Singapore’s regulators have repeatedly highlighted the importance of safeguarding critical communications infrastructure. Eapen’s stance aligns with a broader industry push that emphasizes stable, well‑funded networks as a prerequisite for maintaining trust and resilience in communications services. Consumers benefit most when pricing competition coexists with strong quality and security standards.
What a three-player market could mean for consumers
Moving toward a three-player market could recalibrate the balance between price, quality, and security. Fewer players may enable more predictable investment cycles, allowing operators to commit to longer-term network plans, better service-level agreements, and more robust security frameworks. At the same time, regulatory oversight would need to ensure that price competition remains fair and that the remaining operators continue to innovate rather than consolidate too narrowly.
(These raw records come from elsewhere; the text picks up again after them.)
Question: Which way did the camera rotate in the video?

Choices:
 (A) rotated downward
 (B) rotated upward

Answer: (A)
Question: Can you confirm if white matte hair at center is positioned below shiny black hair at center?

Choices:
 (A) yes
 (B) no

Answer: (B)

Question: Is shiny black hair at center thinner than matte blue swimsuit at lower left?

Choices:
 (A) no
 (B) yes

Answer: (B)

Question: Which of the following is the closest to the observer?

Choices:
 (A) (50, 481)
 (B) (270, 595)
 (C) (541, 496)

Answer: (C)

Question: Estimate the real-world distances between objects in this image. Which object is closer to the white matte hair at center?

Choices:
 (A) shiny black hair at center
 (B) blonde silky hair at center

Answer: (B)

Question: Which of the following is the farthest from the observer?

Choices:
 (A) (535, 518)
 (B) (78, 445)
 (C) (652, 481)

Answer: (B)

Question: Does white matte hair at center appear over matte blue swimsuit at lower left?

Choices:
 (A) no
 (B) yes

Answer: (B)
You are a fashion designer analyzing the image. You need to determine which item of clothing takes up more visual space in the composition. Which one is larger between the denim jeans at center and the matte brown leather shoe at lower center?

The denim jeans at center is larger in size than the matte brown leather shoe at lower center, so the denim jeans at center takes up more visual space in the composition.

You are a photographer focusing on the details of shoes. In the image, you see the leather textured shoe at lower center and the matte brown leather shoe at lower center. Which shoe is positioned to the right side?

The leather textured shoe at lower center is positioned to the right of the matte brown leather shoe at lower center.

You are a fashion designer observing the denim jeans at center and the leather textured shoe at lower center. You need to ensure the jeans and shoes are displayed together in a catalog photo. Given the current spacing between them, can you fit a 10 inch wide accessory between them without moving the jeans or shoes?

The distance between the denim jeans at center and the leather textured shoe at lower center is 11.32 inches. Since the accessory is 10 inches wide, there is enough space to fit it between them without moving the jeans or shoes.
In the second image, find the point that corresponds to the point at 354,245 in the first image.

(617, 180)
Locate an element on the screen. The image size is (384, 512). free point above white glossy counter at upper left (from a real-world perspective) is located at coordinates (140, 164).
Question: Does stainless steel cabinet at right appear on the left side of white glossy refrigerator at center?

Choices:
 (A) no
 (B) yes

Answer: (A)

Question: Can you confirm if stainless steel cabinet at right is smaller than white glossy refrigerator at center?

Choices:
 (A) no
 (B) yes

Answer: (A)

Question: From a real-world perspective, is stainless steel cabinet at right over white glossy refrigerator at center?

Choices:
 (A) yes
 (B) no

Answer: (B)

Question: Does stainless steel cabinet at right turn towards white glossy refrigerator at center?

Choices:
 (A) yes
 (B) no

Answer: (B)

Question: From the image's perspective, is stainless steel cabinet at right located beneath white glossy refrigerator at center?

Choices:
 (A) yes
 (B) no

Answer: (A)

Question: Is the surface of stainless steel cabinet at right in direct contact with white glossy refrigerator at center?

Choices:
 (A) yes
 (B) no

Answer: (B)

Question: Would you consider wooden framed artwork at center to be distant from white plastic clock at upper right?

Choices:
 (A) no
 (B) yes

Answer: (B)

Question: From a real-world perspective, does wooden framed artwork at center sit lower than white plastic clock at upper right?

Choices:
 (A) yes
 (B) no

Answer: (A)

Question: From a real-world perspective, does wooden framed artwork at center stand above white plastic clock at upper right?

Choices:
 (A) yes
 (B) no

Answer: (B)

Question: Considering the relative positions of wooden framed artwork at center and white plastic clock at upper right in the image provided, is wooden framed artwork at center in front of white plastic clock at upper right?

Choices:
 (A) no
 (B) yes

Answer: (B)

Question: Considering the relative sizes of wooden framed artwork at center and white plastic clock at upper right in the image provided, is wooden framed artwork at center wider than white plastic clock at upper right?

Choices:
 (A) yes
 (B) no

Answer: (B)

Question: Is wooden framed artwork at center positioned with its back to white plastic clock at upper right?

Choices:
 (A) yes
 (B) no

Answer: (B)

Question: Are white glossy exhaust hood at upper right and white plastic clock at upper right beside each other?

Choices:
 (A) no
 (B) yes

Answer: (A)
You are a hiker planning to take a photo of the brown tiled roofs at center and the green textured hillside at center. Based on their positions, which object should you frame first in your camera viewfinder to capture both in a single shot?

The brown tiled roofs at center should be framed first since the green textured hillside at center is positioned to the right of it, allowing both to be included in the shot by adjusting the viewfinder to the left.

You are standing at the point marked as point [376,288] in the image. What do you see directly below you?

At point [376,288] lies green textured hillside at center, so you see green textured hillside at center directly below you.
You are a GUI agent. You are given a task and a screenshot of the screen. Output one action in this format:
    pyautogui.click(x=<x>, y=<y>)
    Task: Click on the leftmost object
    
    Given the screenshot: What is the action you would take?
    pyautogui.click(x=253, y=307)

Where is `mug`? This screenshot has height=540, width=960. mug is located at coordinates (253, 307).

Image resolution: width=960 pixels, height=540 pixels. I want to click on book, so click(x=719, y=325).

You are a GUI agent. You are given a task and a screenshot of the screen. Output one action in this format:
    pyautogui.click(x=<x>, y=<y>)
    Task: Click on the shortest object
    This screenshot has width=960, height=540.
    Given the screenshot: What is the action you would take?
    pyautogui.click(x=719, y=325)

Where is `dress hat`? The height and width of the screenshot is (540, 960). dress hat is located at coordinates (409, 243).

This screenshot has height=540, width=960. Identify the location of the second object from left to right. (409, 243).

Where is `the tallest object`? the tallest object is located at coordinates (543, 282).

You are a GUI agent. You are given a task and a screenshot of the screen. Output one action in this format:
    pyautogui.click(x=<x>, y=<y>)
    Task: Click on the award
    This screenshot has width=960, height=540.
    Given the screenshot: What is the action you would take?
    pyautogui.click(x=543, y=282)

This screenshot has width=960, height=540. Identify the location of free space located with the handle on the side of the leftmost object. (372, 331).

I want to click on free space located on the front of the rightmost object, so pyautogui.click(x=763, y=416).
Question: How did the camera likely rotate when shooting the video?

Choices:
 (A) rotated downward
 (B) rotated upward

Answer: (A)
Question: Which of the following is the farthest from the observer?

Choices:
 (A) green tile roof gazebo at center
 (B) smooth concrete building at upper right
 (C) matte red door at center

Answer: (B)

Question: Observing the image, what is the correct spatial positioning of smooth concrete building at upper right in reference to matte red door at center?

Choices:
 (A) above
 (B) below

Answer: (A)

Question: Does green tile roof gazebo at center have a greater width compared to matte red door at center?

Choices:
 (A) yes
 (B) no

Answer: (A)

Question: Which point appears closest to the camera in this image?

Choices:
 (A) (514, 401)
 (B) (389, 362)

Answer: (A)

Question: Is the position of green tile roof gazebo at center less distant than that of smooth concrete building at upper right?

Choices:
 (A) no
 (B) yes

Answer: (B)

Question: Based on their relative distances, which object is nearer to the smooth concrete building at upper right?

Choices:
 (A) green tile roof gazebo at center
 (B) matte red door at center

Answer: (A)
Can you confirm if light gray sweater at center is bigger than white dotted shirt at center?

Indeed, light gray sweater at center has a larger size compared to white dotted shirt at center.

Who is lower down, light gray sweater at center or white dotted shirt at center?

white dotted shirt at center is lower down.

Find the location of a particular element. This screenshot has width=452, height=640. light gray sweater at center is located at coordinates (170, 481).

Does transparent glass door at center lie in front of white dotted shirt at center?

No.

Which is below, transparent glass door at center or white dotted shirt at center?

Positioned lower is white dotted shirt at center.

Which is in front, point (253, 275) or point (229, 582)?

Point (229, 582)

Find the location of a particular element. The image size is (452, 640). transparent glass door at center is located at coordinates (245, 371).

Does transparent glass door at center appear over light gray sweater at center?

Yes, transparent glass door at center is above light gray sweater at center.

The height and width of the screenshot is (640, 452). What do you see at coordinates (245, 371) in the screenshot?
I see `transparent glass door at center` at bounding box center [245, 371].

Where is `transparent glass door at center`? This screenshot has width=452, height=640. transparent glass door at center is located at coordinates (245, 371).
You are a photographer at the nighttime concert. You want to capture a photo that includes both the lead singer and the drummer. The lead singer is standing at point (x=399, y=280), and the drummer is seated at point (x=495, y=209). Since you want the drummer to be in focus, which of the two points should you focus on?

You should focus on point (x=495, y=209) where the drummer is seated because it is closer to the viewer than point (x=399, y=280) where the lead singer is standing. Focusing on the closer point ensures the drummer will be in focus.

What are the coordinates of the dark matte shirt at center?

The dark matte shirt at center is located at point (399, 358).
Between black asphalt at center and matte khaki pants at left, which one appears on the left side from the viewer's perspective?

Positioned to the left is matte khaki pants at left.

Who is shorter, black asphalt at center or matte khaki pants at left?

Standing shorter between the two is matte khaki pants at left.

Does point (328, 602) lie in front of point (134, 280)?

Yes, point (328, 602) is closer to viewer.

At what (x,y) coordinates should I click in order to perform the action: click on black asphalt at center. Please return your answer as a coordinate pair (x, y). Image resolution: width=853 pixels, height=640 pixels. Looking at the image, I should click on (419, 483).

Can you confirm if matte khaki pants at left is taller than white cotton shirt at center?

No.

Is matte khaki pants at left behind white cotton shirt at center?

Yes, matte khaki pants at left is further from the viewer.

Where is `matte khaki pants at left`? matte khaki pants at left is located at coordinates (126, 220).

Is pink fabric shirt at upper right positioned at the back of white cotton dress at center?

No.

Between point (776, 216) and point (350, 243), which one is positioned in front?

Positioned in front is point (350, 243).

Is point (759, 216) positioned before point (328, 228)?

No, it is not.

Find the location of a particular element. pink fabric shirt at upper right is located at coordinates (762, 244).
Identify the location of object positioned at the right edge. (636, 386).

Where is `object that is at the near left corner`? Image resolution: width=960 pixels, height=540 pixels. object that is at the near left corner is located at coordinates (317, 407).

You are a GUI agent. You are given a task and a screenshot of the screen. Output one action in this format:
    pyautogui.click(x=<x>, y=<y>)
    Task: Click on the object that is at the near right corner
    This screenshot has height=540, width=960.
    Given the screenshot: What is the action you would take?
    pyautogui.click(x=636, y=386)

Historically, many telecom ecosystems have found that a moderate number of healthy competitors can deliver both affordable options and strong service quality. For Singapore, this could translate into a more sustainable pricing environment coupled with continuous upgrades to network infrastructure, improved customer support, and enhanced security features baked into every consumer plan.
Implications for regulators, operators, and consumers
Regulators face a balancing act: preserve consumer choice and affordable plans while ensuring networks stay resilient and secure. For operators, maintaining profitability can necessitate recalibrated pricing models, targeted value-added services, and transparent security commitments. Consumers stand to benefit from a telecom sector that blends competitive prices with reliable performance and strong protections against cyber threats.
StarHub’s message may also spur dialogue among other players about sustainable pricing strategies that do not undermine long-term network quality. Rather than a pure price war, the industry could adopt a mixed approach that rewards efficiency, scale, and responsible investment in security and infrastructure.
Conclusion: a sober path forward for Singapore’s telcos
As Singapore’s telco market evolves, the tension between ultra-low prices and the need for high‑quality, secure networks will continue to shape policy and corporate strategy. Nikhil Eapen’s call for a measured reconsideration of the market structure—potentially moving toward a three-player model—reflects a broader industry warning: price, quality, and security must be aligned to protect consumers in the digital age.